### WORK TO COMPLETE
A - Say whether each statement below agrees with the page on Ravel's L'Enfant et les Sortilèges: (i) the cover lithograph for the original edition was made by André Hellé; (ii) in the quoted passage, Ravel asks whether the creatures are frightening; (iii) the original edition was published by Durand in 1925. Answer each with yes or no and the deciding words of the page, quoted.
B - Pick up the feature on Ravel's L'Enfant et les Sortilèges below where it stops, and keep writing it.

### SOURCE DOCUMENT
....
MM-button-literature.gif

MM-button-music.gif

MM-button-theatre.gif

Atabai.jpgFeature

L'Enfant et les Sortilèges:  
Ravel's Enchanted Morality

Kamyar Atabai
 

 

 

 


 

"The score of L'Enfant et les Sortilèges is famous now. How can I describe how moved I was at the first jingle of the tambourines that accompanies the entrance of the shepherd boys? The moonbeams in the garden, the flight of the dragonflies and the bats..."They are amusing, aren't they?" asked Ravel. Meanwhile my throat choked with tears. The creatures bent over the child, whispering forgivingly in phrases hardly formed into audible words."

                                                                       Colette

 

Score
Cover lithograph by André Hellé for the original edition of L'Enfant et les
Sortilèges
, Durand, 1925. (BNF, Paris).
....
### SUPPLIED DATA
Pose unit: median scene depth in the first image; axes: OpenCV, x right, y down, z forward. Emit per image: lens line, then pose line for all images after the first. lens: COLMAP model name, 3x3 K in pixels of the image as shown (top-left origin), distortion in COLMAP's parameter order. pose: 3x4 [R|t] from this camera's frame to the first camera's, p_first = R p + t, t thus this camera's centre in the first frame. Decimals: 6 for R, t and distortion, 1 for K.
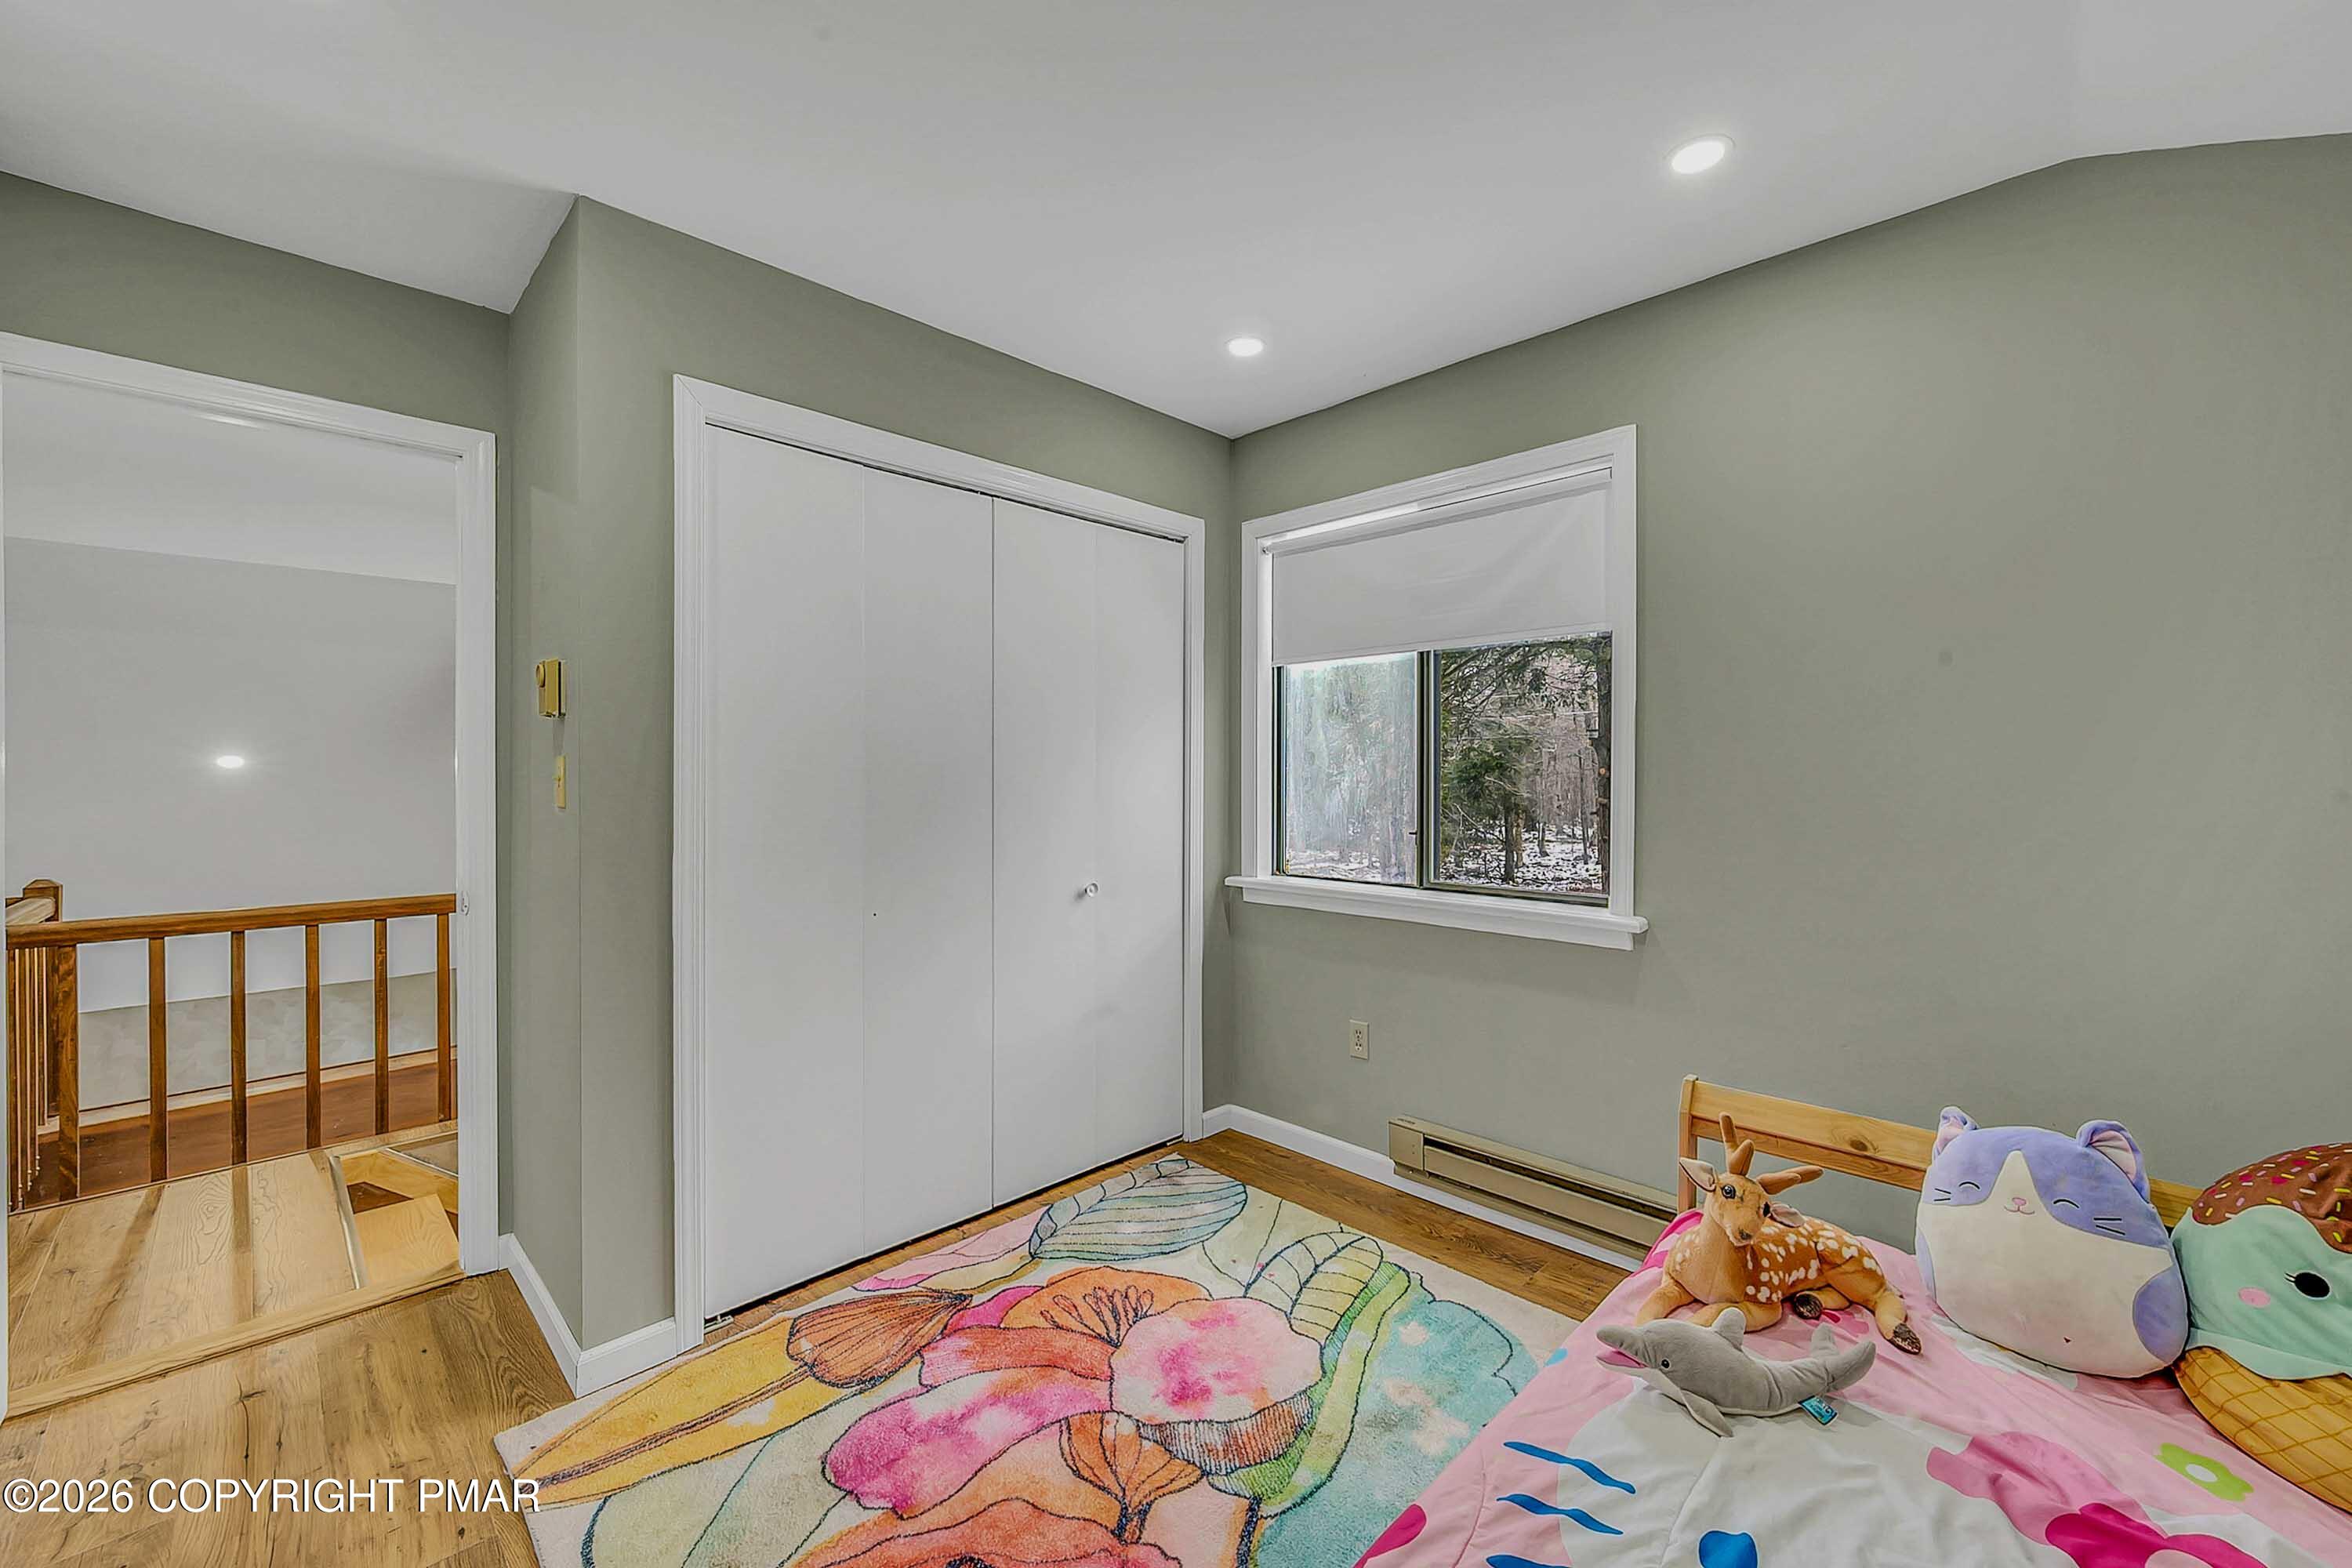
lens RADIAL K [[942.4, 0, 1181.1], [0, 942.4, 764.0], [0, 0, 1]] dist [0.000403, -0.000449]
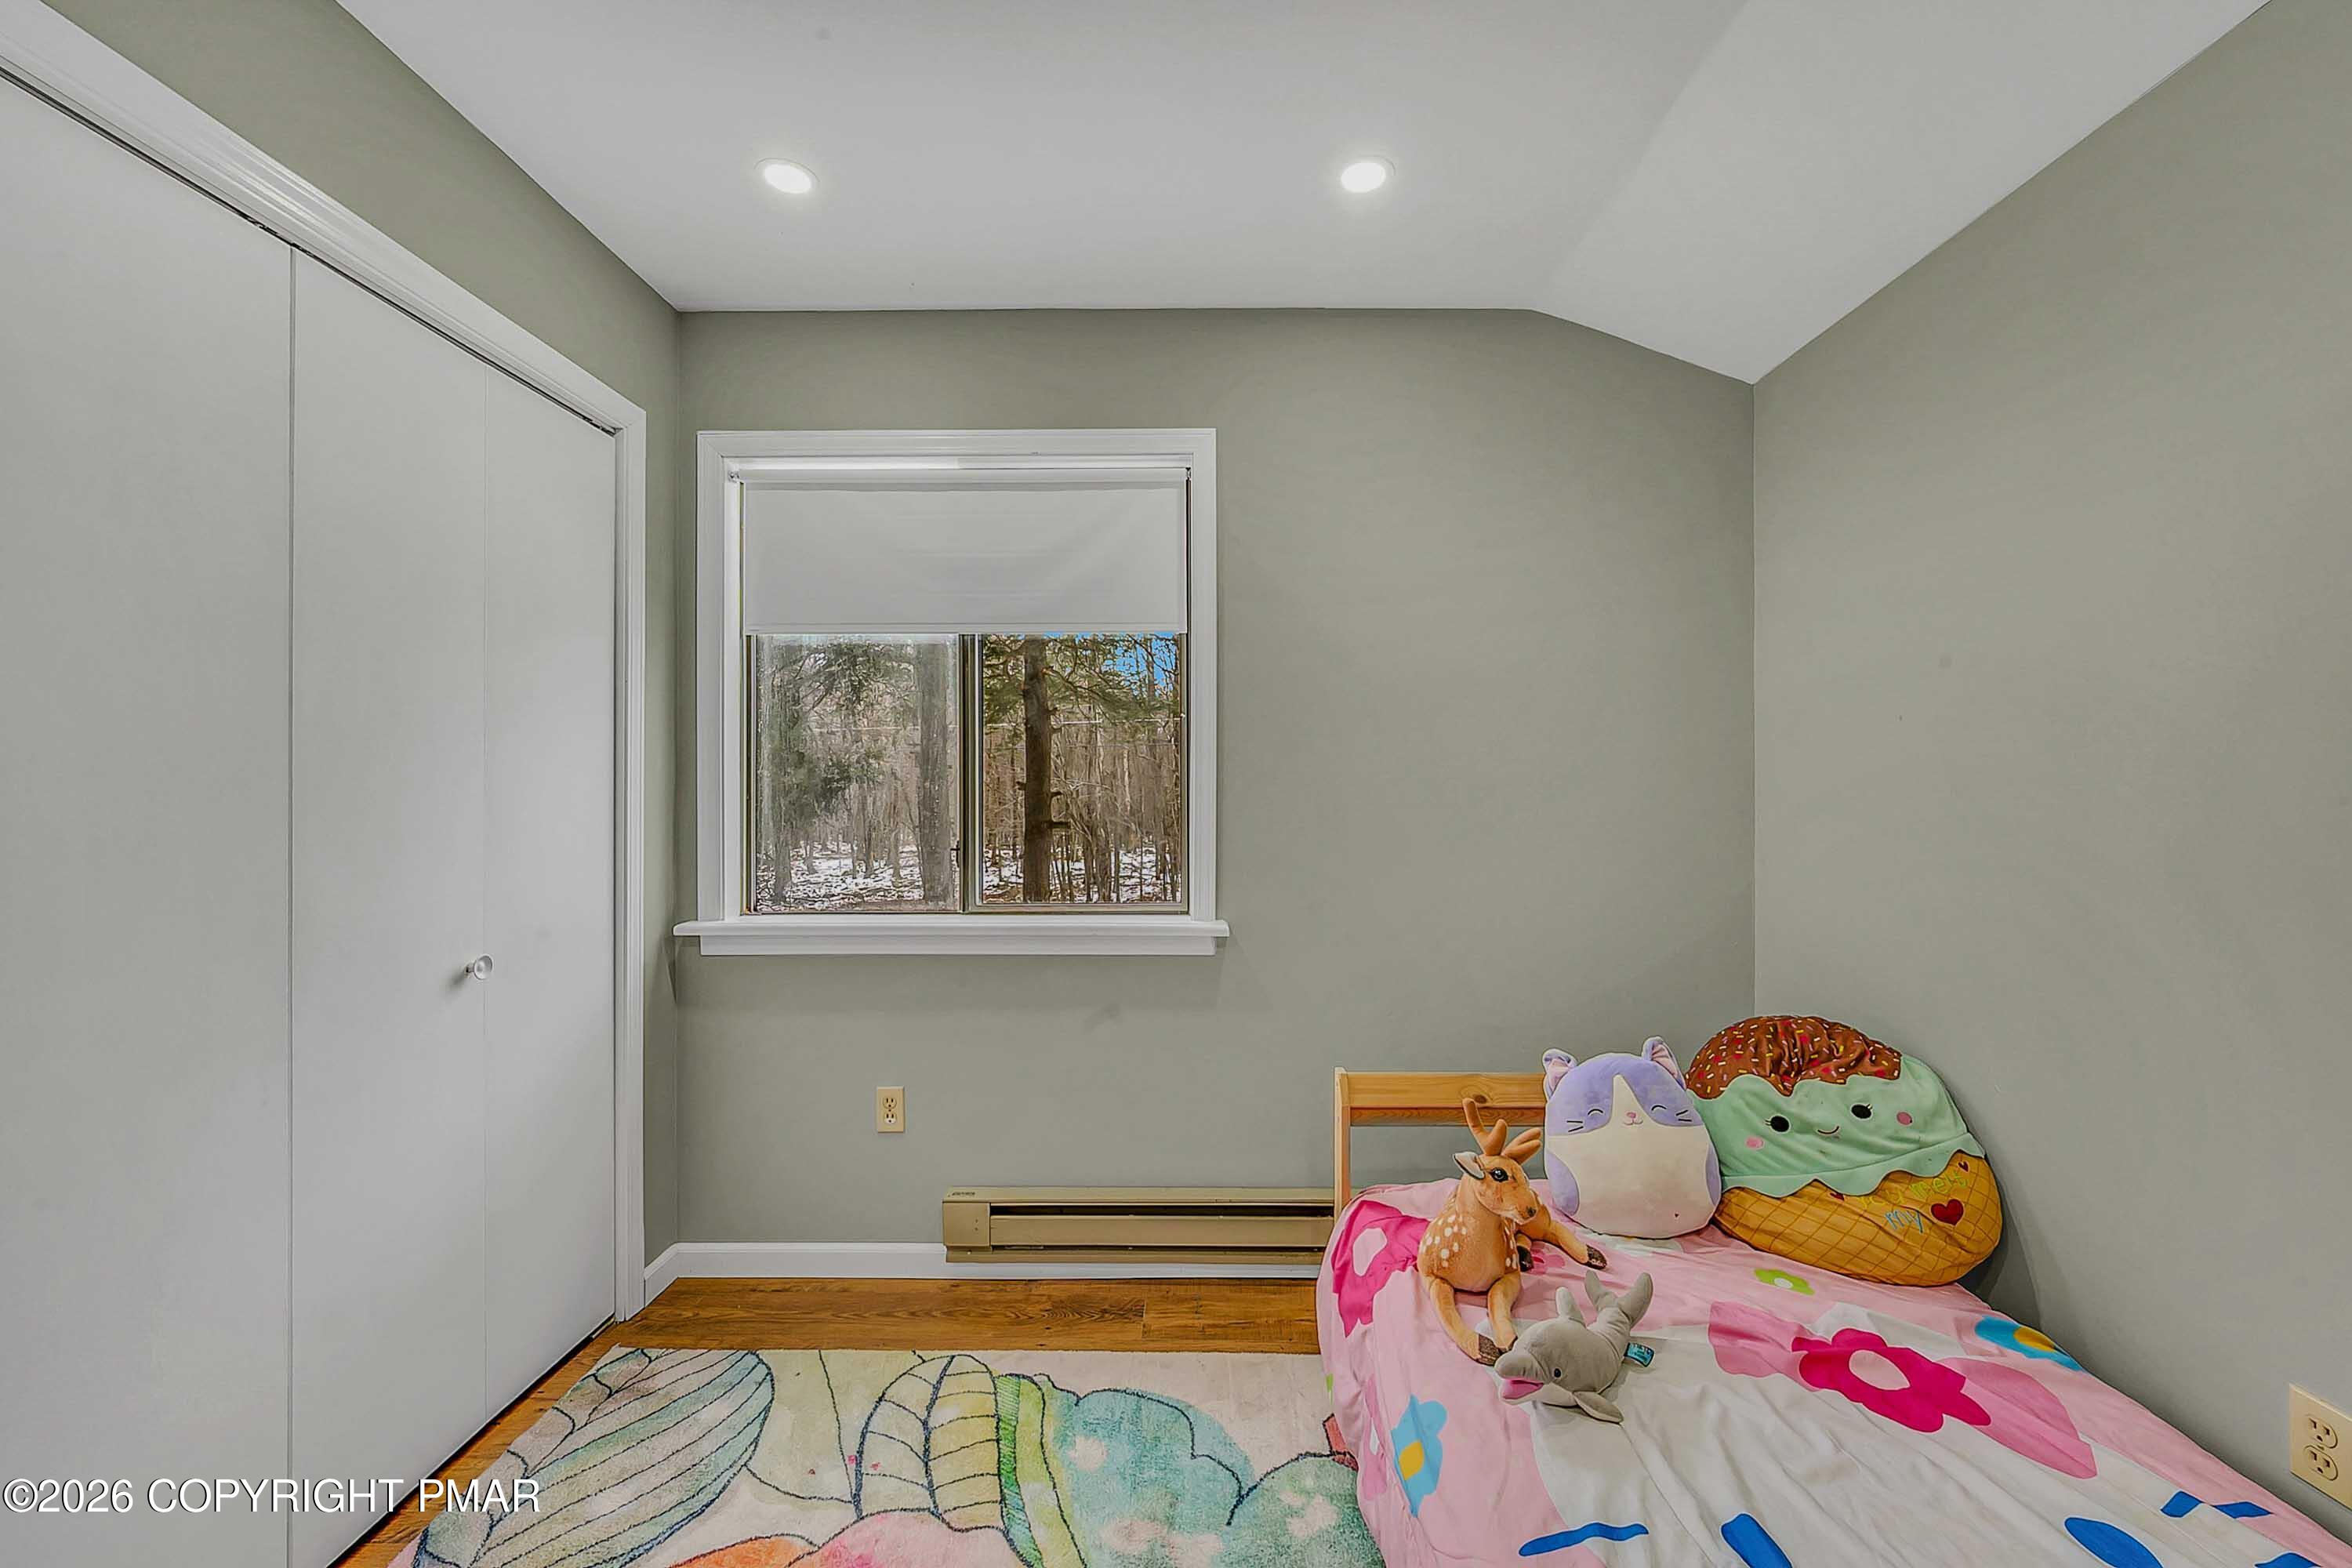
lens RADIAL K [[930.3, 0, 1166.9], [0, 930.3, 781.9], [0, 0, 1]] dist [-0.001909, -0.000393]
pose [[0.710216, 0.005552, 0.703962, -0.231755], [-0.005404, 0.999982, -0.002435, 0.016364], [-0.703963, -0.002074, 0.710233, 0.311596]]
....
### ANSWERS BY ITEM NUMBER
A -
(i) Yes: "Cover lithograph by André Hellé"
(ii) No: "They are amusing, aren't they?"
(iii) Yes: "Durand, 1925"

B -
Within Maurice Ravel's opus, L'Enfant et les Sortilèges occupies an essential position, not only serving as a reminder of Ravel's pre-1925 musical penchants, but also looking forward to the techniques of his later compositions. L'Enfant et les Sortilèges "is without a doubt his opus summum. It embraces all the characteristics of his personality, psychological as well as musical."[1] Elements of Ravel's already established style abound in the work: the ironic humor of L'Heure Espagnole, the imitation of historic models as in Le Tombeau de Couperin, the fascination with the miniature and the world of the child of Ma Mère L'Oye, and of course, the innate delight in and understanding of the animal world as in the Histoires Naturelles.

 

Allied to these aspects of the Ravelian style, L'Enfant et les Sortilèges introduces elements of jazz (later explored in the two piano concertos), experimentation in vocal technique in tandem with unusual instrumentation (brought to a brilliant culmination in the Chansons Madecasses), the spare textures which dominate the late chamber music, and a lyricism which finds its apotheosis in Ravel's last composition, Don Quichotte à Dulcinée. In less than an hour of music, L'Enfant et les Sortilèges encompasses almost all varieties of Ravelian expression, while including many of the themes and fancies dear to the composer. Except one, as there is no hint of Spain.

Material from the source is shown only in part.